Westwood residents will vote on a $38 million bond in November, thanks to thorough research and planning by the school district’s long range planning committee. Approved by Westwood’s school board in August, the proposed bond issue provides funding that addresses district-wide safety, accessibility, academics and building maintenance.
If the bond passes, the first phase of construction on entrances of all four buildings will begin in early 2022 to improve campus safety and accessibility. The district is working with Fitzpatrick Architects, Pfluger Architects, and Jackson Construction.
Most of the funds will finance expansion and renovation of Westwood Junior High School, which currently serves seventh and eighth grade students. The junior high expansion may begin in the summer of 2022 and continue into 2024.
The junior high campus is currently spread out among six buildings, with long open walkways where students pass between classes, activities, the cafeteria, and the library. Two buildings are portables that house classrooms. The expansion will also allow band students to stay on campus instead of crossing Panther Drive to the high school for daily practices.
“We looked at the front of every campus to improve accessibility and restrict access to move traffic into one area so that it can be monitored,” said committee member David Brooks.
The Long Range Planning committee started meeting regularly in October 2020 to research long-term needs of Westwood schools. A diverse group of residents, educators, and students participated, including some who led opposition to the district’s $40 million bond proposal in 2019.
Mendi Perry, who led the Westwood ISD Watchdog group opposing the bond proposal in 2019, said the committee’s members listened to each other and considered their own and the community’s concerns in the bond proposal.
The group audited all four aging campuses and worked on recommendations to begin the initial phase of what would be a multi-phase project.
“It’s a totally different bond proposal than what it was before,” said Perry, noting she was the first on the committee to recommend the bond proposal to the school board in August.
“Everything that could be done to restructure this bond proposal for the things that they had asked for has been done,” Perry said. “Anyone who had a problem with the structure of the previous bond proposal should not have a problem any more. That’s all been addressed.”

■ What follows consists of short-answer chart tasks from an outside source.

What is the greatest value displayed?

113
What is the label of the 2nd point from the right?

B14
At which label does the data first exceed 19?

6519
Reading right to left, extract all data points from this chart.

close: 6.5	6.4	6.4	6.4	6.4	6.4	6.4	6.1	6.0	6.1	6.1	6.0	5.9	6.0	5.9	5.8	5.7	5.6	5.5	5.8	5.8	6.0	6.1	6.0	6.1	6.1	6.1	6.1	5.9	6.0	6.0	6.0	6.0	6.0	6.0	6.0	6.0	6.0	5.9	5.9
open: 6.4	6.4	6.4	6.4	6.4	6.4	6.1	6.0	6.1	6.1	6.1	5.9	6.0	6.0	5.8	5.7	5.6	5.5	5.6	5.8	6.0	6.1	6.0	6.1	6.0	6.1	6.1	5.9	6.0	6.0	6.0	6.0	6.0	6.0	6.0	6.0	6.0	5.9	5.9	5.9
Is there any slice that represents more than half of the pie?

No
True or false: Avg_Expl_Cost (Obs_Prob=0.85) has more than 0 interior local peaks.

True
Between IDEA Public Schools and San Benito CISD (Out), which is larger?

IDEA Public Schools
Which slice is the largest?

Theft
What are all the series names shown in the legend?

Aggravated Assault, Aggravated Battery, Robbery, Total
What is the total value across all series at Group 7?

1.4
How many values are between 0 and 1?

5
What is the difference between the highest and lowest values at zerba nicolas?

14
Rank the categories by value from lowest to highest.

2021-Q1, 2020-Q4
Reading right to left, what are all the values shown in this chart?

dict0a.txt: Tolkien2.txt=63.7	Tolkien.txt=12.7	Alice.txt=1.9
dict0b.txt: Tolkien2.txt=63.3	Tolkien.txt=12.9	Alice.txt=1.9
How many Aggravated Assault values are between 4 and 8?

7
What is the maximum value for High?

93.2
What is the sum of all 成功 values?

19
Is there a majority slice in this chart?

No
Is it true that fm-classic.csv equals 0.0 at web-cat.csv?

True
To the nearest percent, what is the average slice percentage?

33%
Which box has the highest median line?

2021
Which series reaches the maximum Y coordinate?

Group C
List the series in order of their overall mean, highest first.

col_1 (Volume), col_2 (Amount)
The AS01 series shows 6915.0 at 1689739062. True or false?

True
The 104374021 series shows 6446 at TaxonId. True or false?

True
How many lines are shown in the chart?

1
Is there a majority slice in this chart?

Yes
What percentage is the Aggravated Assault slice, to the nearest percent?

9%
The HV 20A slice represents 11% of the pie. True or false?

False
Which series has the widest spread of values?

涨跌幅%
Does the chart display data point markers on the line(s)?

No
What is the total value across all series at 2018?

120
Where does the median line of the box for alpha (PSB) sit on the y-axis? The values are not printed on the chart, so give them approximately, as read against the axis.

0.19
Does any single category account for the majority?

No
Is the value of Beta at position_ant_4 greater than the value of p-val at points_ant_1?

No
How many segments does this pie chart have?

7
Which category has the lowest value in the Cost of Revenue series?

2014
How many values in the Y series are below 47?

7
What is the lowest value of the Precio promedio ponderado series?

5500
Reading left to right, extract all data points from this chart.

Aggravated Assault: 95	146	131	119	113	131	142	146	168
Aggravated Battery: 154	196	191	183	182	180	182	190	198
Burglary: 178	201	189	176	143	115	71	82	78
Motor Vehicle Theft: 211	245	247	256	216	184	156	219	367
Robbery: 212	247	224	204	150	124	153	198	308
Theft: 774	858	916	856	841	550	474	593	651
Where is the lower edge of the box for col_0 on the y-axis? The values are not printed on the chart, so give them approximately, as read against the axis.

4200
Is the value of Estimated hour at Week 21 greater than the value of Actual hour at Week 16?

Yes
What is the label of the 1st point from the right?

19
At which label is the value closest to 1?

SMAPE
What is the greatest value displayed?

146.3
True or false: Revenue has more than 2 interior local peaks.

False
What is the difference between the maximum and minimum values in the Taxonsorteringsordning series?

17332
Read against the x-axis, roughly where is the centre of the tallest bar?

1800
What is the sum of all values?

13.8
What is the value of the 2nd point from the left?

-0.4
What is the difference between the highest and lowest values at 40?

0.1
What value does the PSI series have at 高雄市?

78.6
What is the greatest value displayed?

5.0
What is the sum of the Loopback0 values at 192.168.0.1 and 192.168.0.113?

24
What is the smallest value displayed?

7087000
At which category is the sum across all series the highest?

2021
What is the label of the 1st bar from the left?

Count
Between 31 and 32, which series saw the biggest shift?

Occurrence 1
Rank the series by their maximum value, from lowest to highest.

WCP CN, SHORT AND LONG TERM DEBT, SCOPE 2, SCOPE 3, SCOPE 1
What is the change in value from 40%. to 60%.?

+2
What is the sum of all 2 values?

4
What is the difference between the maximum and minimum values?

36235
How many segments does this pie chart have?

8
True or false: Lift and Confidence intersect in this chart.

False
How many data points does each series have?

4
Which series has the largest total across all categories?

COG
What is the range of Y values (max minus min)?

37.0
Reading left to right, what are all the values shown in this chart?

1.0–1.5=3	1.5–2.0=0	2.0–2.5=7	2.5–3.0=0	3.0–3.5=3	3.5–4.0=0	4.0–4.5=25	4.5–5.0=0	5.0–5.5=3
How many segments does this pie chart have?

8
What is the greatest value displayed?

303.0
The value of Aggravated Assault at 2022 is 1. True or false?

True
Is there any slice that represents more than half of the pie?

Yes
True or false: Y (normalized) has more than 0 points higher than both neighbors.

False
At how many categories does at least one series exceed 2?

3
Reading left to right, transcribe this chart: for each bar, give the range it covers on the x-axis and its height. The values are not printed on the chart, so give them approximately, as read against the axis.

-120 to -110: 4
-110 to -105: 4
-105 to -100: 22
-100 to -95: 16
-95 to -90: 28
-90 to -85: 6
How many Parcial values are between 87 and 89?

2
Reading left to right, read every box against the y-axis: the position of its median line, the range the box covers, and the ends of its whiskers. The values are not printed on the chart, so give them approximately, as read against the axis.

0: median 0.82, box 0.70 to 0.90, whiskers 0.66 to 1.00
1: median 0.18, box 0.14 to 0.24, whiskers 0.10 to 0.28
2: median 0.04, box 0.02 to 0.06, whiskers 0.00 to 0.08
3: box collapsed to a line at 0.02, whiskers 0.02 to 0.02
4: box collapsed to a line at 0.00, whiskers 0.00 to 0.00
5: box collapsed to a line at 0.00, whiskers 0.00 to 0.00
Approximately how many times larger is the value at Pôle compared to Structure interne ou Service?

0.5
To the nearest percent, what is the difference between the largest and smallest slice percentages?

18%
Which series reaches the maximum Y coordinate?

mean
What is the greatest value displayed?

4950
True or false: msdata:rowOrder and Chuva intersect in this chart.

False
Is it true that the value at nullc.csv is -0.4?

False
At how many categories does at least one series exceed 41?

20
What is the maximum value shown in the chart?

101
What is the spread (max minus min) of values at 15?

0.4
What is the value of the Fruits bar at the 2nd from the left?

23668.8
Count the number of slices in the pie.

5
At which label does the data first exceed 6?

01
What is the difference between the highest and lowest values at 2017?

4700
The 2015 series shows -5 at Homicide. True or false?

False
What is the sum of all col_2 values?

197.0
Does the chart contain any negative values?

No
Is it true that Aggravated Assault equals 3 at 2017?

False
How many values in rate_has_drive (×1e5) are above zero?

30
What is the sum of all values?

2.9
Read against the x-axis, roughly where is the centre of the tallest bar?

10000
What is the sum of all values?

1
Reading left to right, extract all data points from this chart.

Two prior bond proposals were defeated by voters in May and November of 2019.
If passed, the projected monthly tax increase on a $100,000 home would be $23.19.
Enrollment on the committee was open to everyone who wanted to participate, including students. At one meeting the committee listened to a panel of students of different grade levels. At another, they boarded a bus and toured the school buildings.
Committee members are proud of their hard work and believe the Westwood community will have more reasons to approve the bond proposal.
“This was the absolute, in my opinion, most well-thought-out plan that I have ever seen in my life when you’re dealing with this amount of money,” Brooks said.
Superintendent Wade Stanford participated in the committee’s meetings but often abstained from voting so the community would not think he influenced the decisions. He praised the committee’s dedication and hard work.
“That group exceeded the work and effort of any group I’ve been around,” he said.